All told, “Canadian existing home sales could climb around 10 per cent year-over-year with average prices rising about 7 per cent year-over-year (pulled up by the sharp sales rebound in pricey Vancouver),” Mr. Guatieri wrote in a research note.
“After last year’s plunge in response to tighter mortgage rules, home sales have stabilized near normal levels and prices are rising moderately in most regions – a near perfect soft landing with shades of taking flight again,” he wrote.
It was in July of 2012 that Finance Minister Jim Flaherty tightened the mortgage insurance rules, including cutting the maximum amortization of an insured mortgage to 25 years from 30, which led to a steep slump in sales. Sales were lower at this time last year as a result, and that’s helping to make the current year-over-year gains look larger.
“August last year was a low point, so the year-over-year comparisons look larger,” said Royal Bank of Canada economist Robert Hogue.
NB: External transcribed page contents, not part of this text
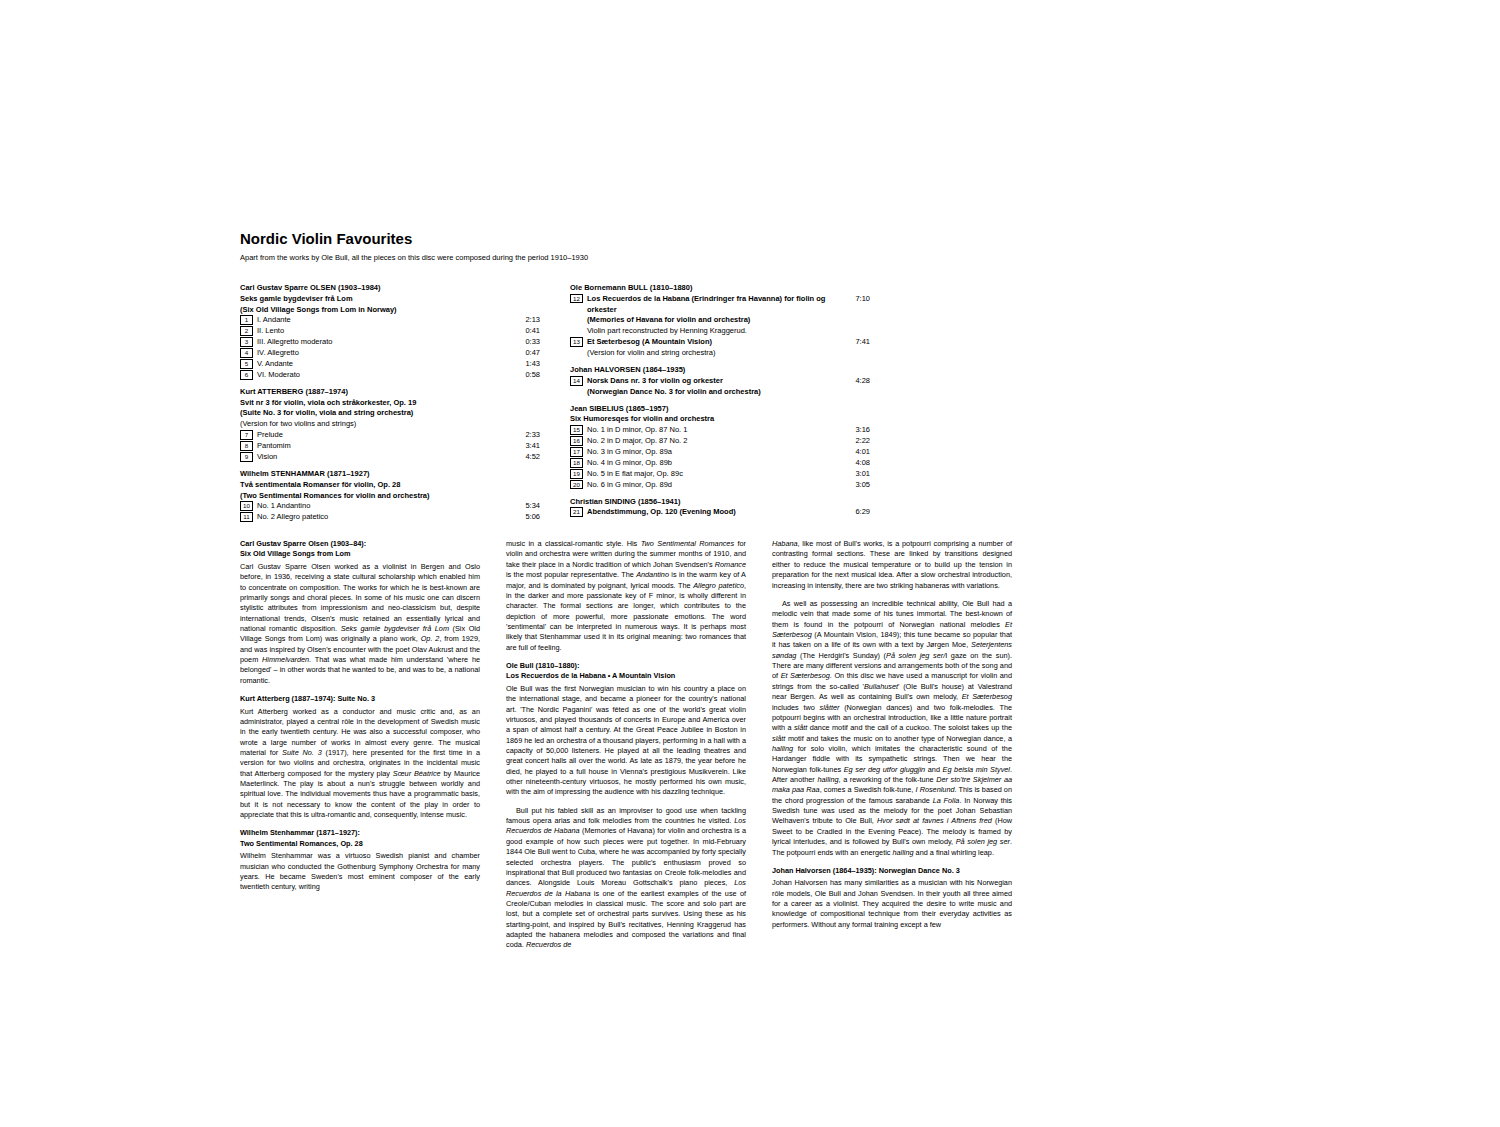Nordic Violin Favourites
Apart from the works by Ole Bull, all the pieces on this disc were composed during the period 1910–1930
Carl Gustav Sparre OLSEN (1903–1984)
Seks gamle bygdeviser frå Lom
(Six Old Village Songs from Lom in Norway)
1 I. Andante 2:13
2 II. Lento 0:41
3 III. Allegretto moderato 0:33
4 IV. Allegretto 0:47
5 V. Andante 1:43
6 VI. Moderato 0:58
Kurt ATTERBERG (1887–1974)
Svit nr 3 för violin, viola och stråkorkester, Op. 19
(Suite No. 3 for violin, viola and string orchestra)
(Version for two violins and strings)
7 Prelude 2:33
8 Pantomim 3:41
9 Vision 4:52
Wilhelm STENHAMMAR (1871–1927)
Två sentimentala Romanser för violin, Op. 28
(Two Sentimental Romances for violin and orchestra)
10 No. 1 Andantino 5:34
11 No. 2 Allegro patetico 5:06
Ole Bornemann BULL (1810–1880)
12 Los Recuerdos de la Habana (Erindringer fra Havanna) for fiolin og orkester 7:10
(Memories of Havana for violin and orchestra)
Violin part reconstructed by Henning Kraggerud.
13 Et Sæterbesog (A Mountain Vision) 7:41
(Version for violin and string orchestra)
Johan HALVORSEN (1864–1935)
14 Norsk Dans nr. 3 for violin og orkester 4:28
(Norwegian Dance No. 3 for violin and orchestra)
Jean SIBELIUS (1865–1957)
Six Humoresqes for violin and orchestra
15 No. 1 in D minor, Op. 87 No. 13:16
16 No. 2 in D major, Op. 87 No. 22:22
17 No. 3 in G minor, Op. 89a 4:01
18 No. 4 in G minor, Op. 89b 4:08
19 No. 5 in E flat major, Op. 89c 3:01
20 No. 6 in G minor, Op. 89d 3:05
Christian SINDING (1856–1941)
21 Abendstimmung, Op. 120 (Evening Mood) 6:29
Carl Gustav Sparre Olsen (1903–84):
Six Old Village Songs from Lom
Carl Gustav Sparre Olsen worked as a violinist in Bergen and Oslo before, in 1936, receiving a state cultural scholarship which enabled him to concentrate on composition. The works for which he is best-known are primarily songs and choral pieces. In some of his music one can discern stylistic attributes from impressionism and neo-classicism but, despite international trends, Olsen's music retained an essentially lyrical and national romantic disposition. Seks gamle bygdeviser frå Lom (Six Old Village Songs from Lom) was originally a piano work, Op. 2, from 1929, and was inspired by Olsen's encounter with the poet Olav Aukrust and the poem Himmelvarden. That was what made him understand 'where he belonged' – in other words that he wanted to be, and was to be, a national romantic.
Kurt Atterberg (1887–1974): Suite No. 3
Kurt Atterberg worked as a conductor and music critic and, as an administrator, played a central rôle in the development of Swedish music in the early twentieth century. He was also a successful composer, who wrote a large number of works in almost every genre. The musical material for Suite No. 3 (1917), here presented for the first time in a version for two violins and orchestra, originates in the incidental music that Atterberg composed for the mystery play Sœur Béatrice by Maurice Maeterlinck. The play is about a nun's struggle between worldly and spiritual love. The individual movements thus have a programmatic basis, but it is not necessary to know the content of the play in order to appreciate that this is ultra-romantic and, consequently, intense music.
Wilhelm Stenhammar (1871–1927):
Two Sentimental Romances, Op. 28
Wilhelm Stenhammar was a virtuoso Swedish pianist and chamber musician who conducted the Gothenburg Symphony Orchestra for many years. He became Sweden's most eminent composer of the early twentieth century, writing
music in a classical-romantic style. His Two Sentimental Romances for violin and orchestra were written during the summer months of 1910, and take their place in a Nordic tradition of which Johan Svendsen's Romance is the most popular representative. The Andantino is in the warm key of A major, and is dominated by poignant, lyrical moods. The Allegro patetico, in the darker and more passionate key of F minor, is wholly different in character. The formal sections are longer, which contributes to the depiction of more powerful, more passionate emotions. The word 'sentimental' can be interpreted in numerous ways. It is perhaps most likely that Stenhammar used it in its original meaning: two romances that are full of feeling.
Ole Bull (1810–1880):
Los Recuerdos de la Habana • A Mountain Vision
Ole Bull was the first Norwegian musician to win his country a place on the international stage, and became a pioneer for the country's national art. 'The Nordic Paganini' was fêted as one of the world's great violin virtuosos, and played thousands of concerts in Europe and America over a span of almost half a century. At the Great Peace Jubilee in Boston in 1869 he led an orchestra of a thousand players, performing in a hall with a capacity of 50,000 listeners. He played at all the leading theatres and great concert halls all over the world. As late as 1879, the year before he died, he played to a full house in Vienna's prestigious Musikverein. Like other nineteenth-century virtuosos, he mostly performed his own music, with the aim of impressing the audience with his dazzling technique.
Bull put his fabled skill as an improviser to good use when tackling famous opera arias and folk melodies from the countries he visited. Los Recuerdos de Habana (Memories of Havana) for violin and orchestra is a good example of how such pieces were put together. In mid-February 1844 Ole Bull went to Cuba, where he was accompanied by forty specially selected orchestra players. The public's enthusiasm proved so inspirational that Bull produced two fantasias on Creole folk-melodies and dances. Alongside Louis Moreau Gottschalk's piano pieces, Los Recuerdos de la Habana is one of the earliest examples of the use of Creole/Cuban melodies in classical music. The score and solo part are lost, but a complete set of orchestral parts survives. Using these as his starting-point, and inspired by Bull's recitatives, Henning Kraggerud has adapted the habanera melodies and composed the variations and final coda. Recuerdos de
Habana, like most of Bull's works, is a potpourri comprising a number of contrasting formal sections. These are linked by transitions designed either to reduce the musical temperature or to build up the tension in preparation for the next musical idea. After a slow orchestral introduction, increasing in intensity, there are two striking habaneras with variations.
As well as possessing an incredible technical ability, Ole Bull had a melodic vein that made some of his tunes immortal. The best-known of them is found in the potpourri of Norwegian national melodies Et Sæterbesog (A Mountain Vision, 1849); this tune became so popular that it has taken on a life of its own with a text by Jørgen Moe, Seterjentens søndag (The Herdgirl's Sunday) (På solen jeg ser/I gaze on the sun). There are many different versions and arrangements both of the song and of Et Sæterbesog. On this disc we have used a manuscript for violin and strings from the so-called 'Bullahuset' (Ole Bull's house) at Valestrand near Bergen. As well as containing Bull's own melody, Et Sæterbesog includes two slåtter (Norwegian dances) and two folk-melodies. The potpourri begins with an orchestral introduction, like a little nature portrait with a slått dance motif and the call of a cuckoo. The soloist takes up the slått motif and takes the music on to another type of Norwegian dance, a halling for solo violin, which imitates the characteristic sound of the Hardanger fiddle with its sympathetic strings. Then we hear the Norwegian folk-tunes Eg ser deg utfor gluggjin and Eg beisla min Styvel. After another halling, a reworking of the folk-tune Der sto'tre Skjelmer aa maka paa Raa, comes a Swedish folk-tune, I Rosenlund. This is based on the chord progression of the famous sarabande La Folia. In Norway this Swedish tune was used as the melody for the poet Johan Sebastian Welhaven's tribute to Ole Bull, Hvor sødt at favnes i Aftnens fred (How Sweet to be Cradled in the Evening Peace). The melody is framed by lyrical interludes, and is followed by Bull's own melody, På solen jeg ser. The potpourri ends with an energetic halling and a final whirling leap.
Johan Halvorsen (1864–1935): Norwegian Dance No. 3
Johan Halvorsen has many similarities as a musician with his Norwegian rôle models, Ole Bull and Johan Svendsen. In their youth all three aimed for a career as a violinist. They acquired the desire to write music and knowledge of compositional technique from their everyday activities as performers. Without any formal training except a few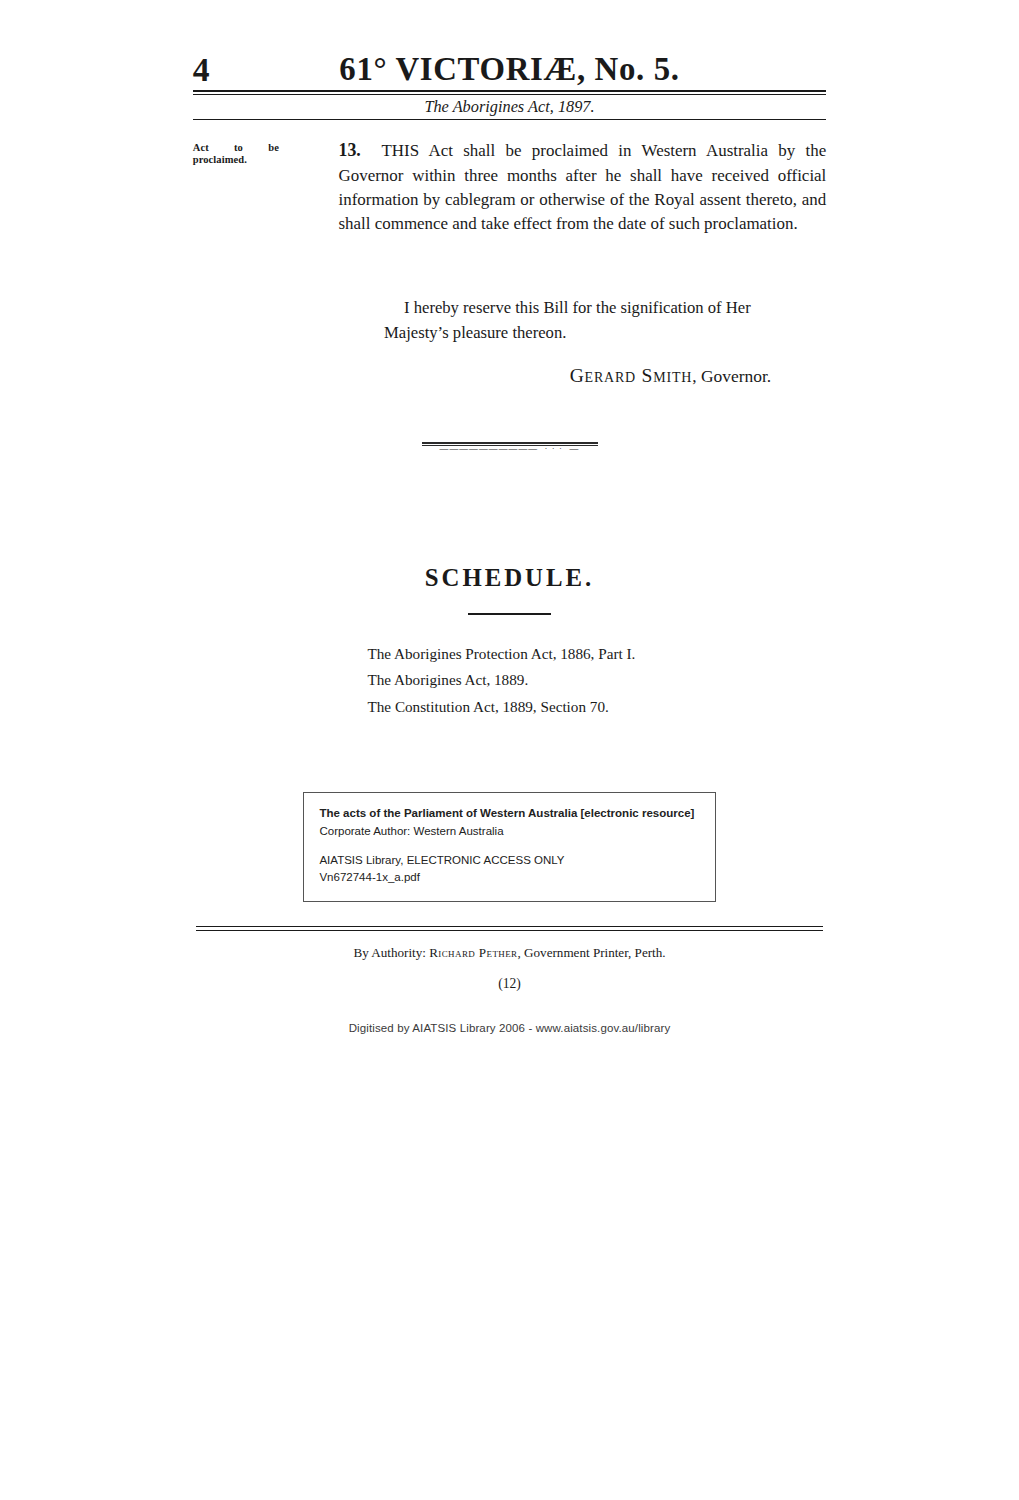4
61° VICTORIÆ, No. 5.
The Aborigines Act, 1897.
Act to be proclaimed.
13. THIS Act shall be proclaimed in Western Australia by the Governor within three months after he shall have received official information by cablegram or otherwise of the Royal assent thereto, and shall commence and take effect from the date of such proclamation.
I hereby reserve this Bill for the signification of Her Majesty’s pleasure thereon.
Gerard Smith, Governor.
—————————— · · · —
SCHEDULE.
The Aborigines Protection Act, 1886, Part I.
The Aborigines Act, 1889.
The Constitution Act, 1889, Section 70.
The acts of the Parliament of Western Australia [electronic resource]
Corporate Author: Western Australia
AIATSIS Library, ELECTRONIC ACCESS ONLY
Vn672744-1x_a.pdf
By Authority: Richard Pether, Government Printer, Perth.
(12)
Digitised by AIATSIS Library 2006 - www.aiatsis.gov.au/library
He’s waiting for numbers that the Canadian Real Estate Association will report later this month to see how sales are doing on a month-to-month after being adjusted for seasonal trends.
But economists agree that the data is pointing to a market that is rebounding from a lengthy slide.
Canadian Imperial Bank of Commerce economist Benjamin Tal said he had been expecting strong August numbers, not only because sales were weak in August 2012, but also because he says home buyers have been rushing into the market to beat mortgage-rate increases.
“But, even without those factors, my sense is that activity is too strong for the liking of policy makers,” Mr. Tal says.
Even sales of existing condos in Toronto’s downtown core, one of the markets in the country that economists and policy makers have been most concerned about, rose 21.4 per cent in August compared to a year earlier. Those condos changed hands over the Multiple Listing Service in the face of a large number of newly constructed residential towers that are coming on stream. And their average selling price on the MLS was $357,572, 2.3 per cent higher than a year ago.
The average selling price for all types of homes in the Toronto area was $503,094, up almost 5.5 per cent from a year ago. The MLS Home Price Index, which seeks to account for any changes in the mix of homes that are selling, was up by 3.7 per cent.
Canada’s banking regulator, the Office of the Superintendent of Financial Institutions, is in the midst of a lengthy review of the mortgage market, and is considering tightening the rules for lenders.